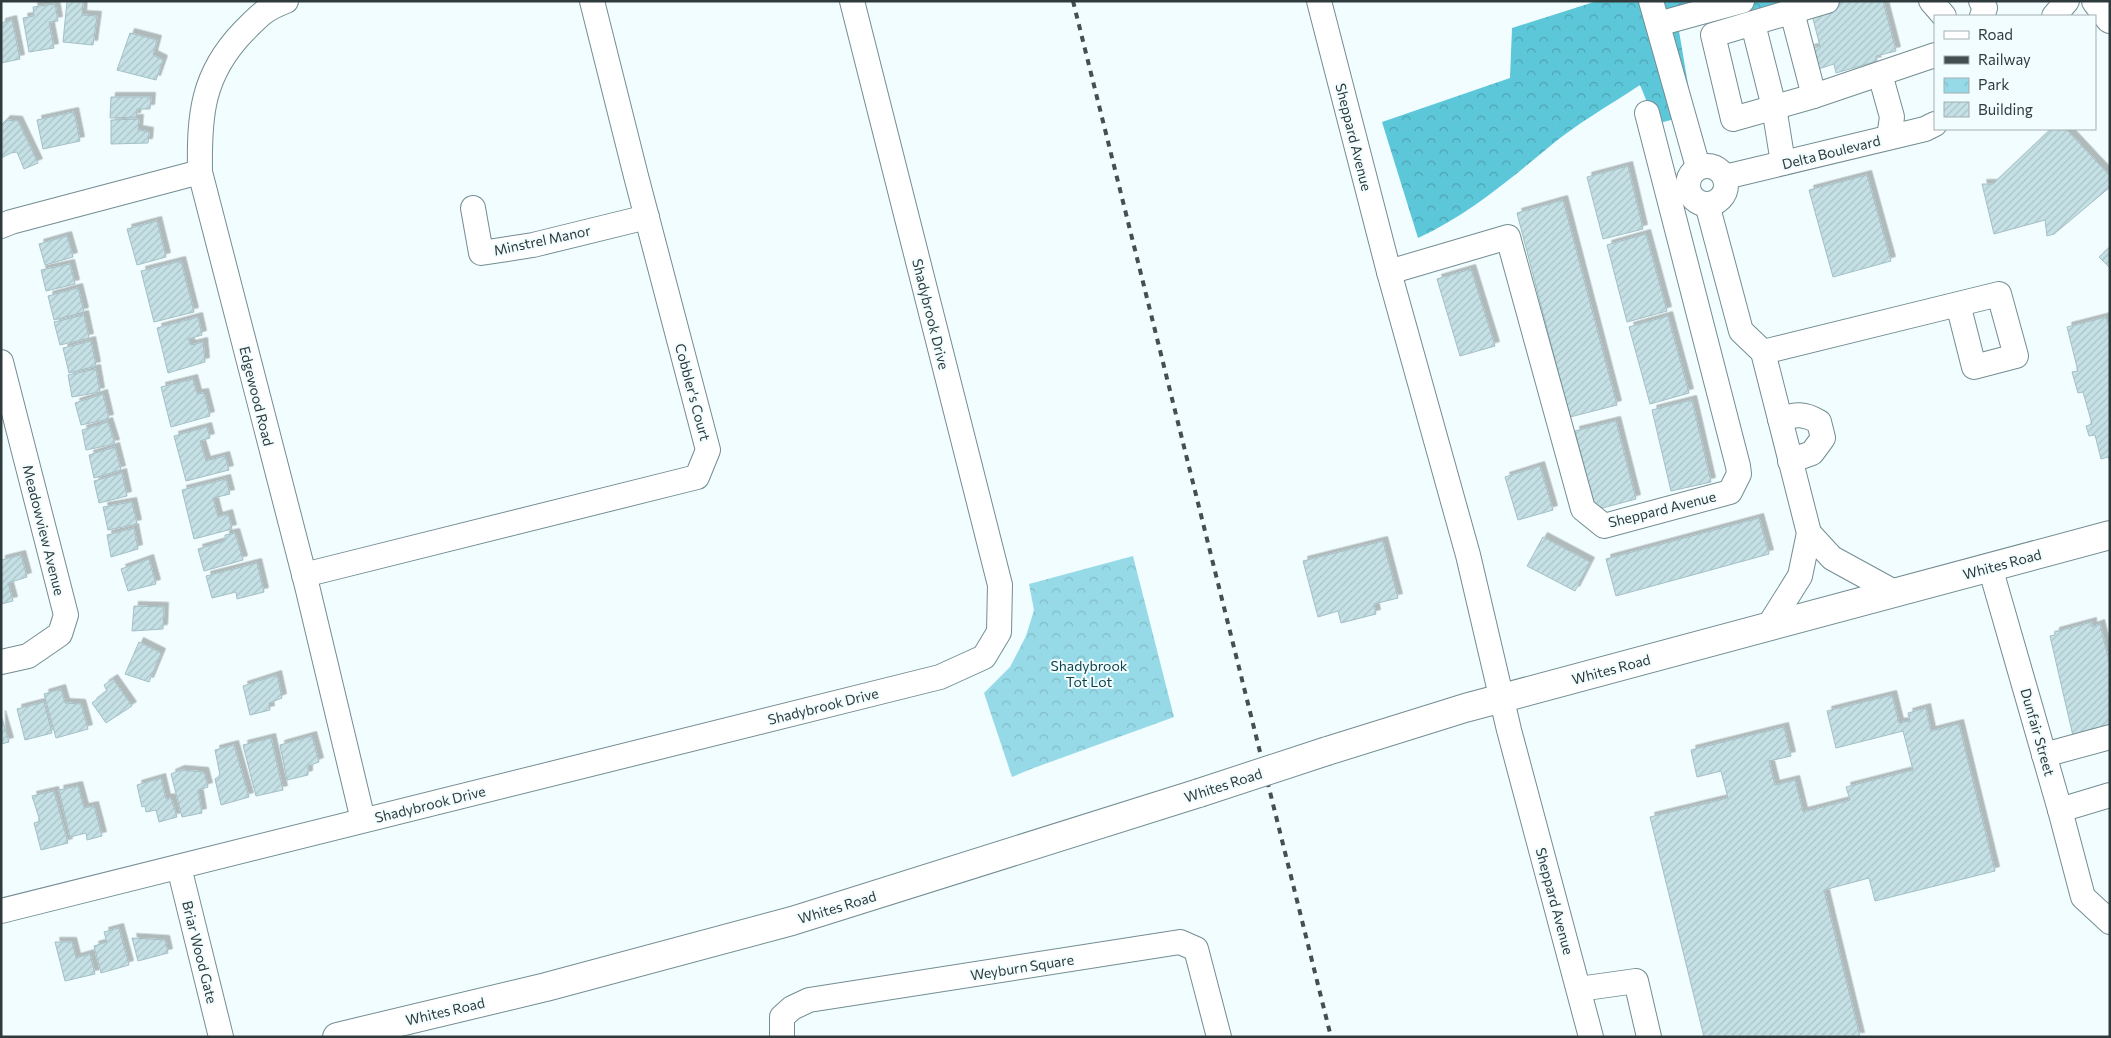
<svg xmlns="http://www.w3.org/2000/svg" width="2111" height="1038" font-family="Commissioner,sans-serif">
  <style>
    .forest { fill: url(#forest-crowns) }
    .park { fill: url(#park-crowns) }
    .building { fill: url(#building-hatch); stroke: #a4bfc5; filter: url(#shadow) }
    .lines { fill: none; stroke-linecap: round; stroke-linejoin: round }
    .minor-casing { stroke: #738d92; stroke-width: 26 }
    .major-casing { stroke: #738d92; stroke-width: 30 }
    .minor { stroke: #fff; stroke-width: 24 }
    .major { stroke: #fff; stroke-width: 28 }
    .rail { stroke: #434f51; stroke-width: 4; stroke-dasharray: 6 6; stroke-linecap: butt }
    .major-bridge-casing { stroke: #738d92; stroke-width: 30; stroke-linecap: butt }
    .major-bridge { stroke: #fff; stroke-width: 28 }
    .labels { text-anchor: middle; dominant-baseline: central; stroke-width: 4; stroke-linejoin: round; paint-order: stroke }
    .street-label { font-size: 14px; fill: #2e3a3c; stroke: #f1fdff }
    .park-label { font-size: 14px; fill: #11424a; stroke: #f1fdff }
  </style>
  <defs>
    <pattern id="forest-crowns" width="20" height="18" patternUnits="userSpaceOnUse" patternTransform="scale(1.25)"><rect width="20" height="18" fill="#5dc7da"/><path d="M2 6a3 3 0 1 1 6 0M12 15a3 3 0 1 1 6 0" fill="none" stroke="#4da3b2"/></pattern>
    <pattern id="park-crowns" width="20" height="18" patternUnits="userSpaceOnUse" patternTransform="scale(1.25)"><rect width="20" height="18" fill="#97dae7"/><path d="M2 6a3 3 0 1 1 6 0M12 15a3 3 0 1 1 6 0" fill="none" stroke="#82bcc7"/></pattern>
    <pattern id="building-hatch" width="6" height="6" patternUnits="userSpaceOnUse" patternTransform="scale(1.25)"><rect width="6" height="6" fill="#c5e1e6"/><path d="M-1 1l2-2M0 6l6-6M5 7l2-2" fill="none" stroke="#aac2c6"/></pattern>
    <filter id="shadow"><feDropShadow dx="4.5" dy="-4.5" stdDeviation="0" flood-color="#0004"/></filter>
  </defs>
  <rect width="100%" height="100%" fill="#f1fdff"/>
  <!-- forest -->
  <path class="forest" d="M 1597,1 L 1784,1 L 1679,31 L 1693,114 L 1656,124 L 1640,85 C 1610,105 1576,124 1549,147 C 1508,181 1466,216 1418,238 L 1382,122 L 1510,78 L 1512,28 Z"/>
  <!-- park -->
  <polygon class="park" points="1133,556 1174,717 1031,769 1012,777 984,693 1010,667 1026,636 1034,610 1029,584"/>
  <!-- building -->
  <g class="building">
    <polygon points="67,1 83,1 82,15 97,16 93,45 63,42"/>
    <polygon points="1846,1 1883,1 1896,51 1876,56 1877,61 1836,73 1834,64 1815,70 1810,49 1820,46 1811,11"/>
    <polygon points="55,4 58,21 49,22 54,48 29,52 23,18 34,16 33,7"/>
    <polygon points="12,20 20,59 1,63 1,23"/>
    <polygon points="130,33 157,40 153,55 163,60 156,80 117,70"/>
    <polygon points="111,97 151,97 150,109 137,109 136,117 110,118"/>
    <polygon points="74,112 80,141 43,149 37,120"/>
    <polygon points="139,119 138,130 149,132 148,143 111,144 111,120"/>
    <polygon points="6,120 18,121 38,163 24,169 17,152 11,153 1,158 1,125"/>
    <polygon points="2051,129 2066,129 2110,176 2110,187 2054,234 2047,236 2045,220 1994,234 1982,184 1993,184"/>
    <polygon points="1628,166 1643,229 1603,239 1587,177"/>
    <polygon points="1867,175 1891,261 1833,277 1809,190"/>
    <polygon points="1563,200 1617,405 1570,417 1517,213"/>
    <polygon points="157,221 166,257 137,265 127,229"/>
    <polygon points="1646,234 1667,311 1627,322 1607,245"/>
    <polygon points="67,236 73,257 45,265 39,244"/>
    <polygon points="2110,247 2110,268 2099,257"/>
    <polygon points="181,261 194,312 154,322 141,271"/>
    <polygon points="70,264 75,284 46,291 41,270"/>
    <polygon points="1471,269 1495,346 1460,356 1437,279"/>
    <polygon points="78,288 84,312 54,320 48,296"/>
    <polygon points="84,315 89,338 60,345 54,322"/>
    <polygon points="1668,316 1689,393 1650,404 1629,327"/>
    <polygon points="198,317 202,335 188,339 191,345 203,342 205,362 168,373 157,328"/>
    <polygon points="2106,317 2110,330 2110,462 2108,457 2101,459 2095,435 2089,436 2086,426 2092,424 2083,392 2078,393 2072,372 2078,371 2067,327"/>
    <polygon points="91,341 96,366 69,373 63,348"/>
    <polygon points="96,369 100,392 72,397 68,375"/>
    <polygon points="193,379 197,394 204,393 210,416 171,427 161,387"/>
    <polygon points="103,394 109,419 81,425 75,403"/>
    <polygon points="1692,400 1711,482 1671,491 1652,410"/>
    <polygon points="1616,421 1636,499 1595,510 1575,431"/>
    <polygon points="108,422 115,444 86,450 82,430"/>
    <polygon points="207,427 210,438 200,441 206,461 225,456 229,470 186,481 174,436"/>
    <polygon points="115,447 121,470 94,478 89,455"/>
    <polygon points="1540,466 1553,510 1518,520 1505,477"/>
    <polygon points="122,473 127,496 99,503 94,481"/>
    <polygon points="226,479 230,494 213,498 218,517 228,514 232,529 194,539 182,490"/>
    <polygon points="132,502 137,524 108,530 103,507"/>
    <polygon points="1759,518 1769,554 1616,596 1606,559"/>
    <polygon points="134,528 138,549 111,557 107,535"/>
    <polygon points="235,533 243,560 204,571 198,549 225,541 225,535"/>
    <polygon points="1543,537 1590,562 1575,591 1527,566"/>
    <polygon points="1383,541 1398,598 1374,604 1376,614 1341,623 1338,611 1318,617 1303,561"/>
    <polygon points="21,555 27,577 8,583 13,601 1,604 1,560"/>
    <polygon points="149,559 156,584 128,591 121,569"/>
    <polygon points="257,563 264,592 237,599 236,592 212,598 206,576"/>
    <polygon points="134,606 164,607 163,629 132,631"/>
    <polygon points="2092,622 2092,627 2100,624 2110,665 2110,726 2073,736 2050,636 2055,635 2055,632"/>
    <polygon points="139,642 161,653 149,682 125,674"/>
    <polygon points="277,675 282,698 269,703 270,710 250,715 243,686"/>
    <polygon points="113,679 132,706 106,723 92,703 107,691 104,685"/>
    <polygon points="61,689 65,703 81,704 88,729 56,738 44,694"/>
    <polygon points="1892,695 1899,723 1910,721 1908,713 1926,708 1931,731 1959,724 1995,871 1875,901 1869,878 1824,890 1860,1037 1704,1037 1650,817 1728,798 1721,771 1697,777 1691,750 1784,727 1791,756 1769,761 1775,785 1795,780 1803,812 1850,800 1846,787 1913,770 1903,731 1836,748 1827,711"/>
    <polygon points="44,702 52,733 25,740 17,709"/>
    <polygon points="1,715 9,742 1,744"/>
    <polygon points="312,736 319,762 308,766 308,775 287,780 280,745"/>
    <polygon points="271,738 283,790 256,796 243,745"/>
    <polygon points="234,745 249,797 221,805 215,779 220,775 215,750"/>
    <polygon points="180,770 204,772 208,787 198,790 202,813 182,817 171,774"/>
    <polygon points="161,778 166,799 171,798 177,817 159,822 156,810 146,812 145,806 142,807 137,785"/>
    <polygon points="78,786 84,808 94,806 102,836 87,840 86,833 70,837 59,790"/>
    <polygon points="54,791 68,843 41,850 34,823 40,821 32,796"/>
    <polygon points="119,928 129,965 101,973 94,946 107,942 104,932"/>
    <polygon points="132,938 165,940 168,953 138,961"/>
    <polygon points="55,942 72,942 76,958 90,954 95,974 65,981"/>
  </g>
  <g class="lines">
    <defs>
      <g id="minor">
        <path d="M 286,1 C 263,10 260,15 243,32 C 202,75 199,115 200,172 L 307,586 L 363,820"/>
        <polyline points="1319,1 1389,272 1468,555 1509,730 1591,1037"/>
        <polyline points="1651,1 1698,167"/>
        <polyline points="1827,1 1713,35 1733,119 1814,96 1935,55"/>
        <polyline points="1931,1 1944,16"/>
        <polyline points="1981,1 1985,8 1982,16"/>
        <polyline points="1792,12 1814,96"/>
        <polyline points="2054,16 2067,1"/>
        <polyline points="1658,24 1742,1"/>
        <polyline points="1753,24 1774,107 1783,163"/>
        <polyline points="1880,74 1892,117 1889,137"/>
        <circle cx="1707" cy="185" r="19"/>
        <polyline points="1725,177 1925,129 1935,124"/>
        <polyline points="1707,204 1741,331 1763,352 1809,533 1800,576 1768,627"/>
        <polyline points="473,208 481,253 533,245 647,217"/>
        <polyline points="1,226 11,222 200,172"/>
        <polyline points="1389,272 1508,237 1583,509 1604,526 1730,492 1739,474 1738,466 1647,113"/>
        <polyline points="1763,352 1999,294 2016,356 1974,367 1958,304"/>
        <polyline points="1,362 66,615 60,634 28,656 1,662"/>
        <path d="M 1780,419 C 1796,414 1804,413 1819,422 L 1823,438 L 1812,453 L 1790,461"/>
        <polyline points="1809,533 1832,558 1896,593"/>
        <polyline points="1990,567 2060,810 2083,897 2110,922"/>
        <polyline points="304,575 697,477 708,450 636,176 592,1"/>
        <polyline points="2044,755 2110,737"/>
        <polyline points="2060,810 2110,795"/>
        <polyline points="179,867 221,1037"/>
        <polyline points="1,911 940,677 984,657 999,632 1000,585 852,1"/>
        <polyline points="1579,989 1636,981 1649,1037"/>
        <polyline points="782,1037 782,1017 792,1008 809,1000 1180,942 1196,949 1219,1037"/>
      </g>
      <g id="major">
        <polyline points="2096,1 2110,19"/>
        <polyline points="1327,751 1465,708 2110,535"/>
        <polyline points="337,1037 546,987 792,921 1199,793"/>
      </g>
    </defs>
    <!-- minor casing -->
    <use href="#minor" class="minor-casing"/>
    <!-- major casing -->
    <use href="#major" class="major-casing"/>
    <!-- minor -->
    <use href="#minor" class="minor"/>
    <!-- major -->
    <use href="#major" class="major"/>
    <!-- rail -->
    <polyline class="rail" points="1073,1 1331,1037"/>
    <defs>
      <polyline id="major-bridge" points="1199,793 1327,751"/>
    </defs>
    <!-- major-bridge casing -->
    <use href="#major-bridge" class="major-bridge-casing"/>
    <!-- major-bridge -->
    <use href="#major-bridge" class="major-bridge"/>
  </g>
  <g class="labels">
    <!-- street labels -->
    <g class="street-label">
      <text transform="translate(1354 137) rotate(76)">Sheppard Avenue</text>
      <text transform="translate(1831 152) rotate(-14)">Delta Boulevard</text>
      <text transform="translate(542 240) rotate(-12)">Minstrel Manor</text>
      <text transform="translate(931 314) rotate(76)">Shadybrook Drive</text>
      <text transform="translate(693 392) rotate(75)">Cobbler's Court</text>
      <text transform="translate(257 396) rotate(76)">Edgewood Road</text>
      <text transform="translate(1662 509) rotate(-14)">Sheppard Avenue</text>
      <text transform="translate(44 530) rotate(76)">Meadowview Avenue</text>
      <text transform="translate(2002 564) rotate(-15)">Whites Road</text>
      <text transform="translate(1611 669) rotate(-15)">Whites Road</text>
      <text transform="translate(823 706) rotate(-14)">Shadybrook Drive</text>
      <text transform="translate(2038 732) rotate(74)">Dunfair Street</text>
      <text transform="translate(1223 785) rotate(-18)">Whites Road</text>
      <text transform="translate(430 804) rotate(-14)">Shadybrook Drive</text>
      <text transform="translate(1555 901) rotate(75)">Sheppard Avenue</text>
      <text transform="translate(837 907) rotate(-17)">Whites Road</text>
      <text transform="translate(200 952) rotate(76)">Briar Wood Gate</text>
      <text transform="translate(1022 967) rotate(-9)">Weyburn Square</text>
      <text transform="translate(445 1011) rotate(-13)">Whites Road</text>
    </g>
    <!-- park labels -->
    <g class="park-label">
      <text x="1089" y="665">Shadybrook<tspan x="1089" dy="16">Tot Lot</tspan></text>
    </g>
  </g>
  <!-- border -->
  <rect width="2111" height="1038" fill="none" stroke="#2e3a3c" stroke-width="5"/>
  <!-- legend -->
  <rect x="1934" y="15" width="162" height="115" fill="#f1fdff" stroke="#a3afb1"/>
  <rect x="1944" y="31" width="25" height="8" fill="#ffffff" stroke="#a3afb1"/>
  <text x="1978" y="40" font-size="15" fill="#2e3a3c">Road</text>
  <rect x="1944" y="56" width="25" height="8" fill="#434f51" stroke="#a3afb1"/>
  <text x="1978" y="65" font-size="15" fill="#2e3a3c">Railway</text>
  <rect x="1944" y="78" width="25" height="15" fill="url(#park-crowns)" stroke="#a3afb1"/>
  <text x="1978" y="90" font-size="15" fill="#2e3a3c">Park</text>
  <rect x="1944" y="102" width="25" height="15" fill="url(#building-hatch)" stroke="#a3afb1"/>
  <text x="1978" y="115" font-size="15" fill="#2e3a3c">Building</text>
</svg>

### Exercise aim
Extract each line from the listing that holds the word "hatch".

### Response box
    .building { fill: url(#building-hatch); stroke: #a4bfc5; filter: url(#shadow) }
    <pattern id="building-hatch" width="6" height="6" patternUnits="userSpaceOnUse" patternTransform="scale(1.25)"><rect width="6" height="6" fill="#c5e1e6"/><path d="M-1 1l2-2M0 6l6-6M5 7l2-2" fill="none" stroke="#aac2c6"/></pattern>
  <rect x="1944" y="102" width="25" height="15" fill="url(#building-hatch)" stroke="#a3afb1"/>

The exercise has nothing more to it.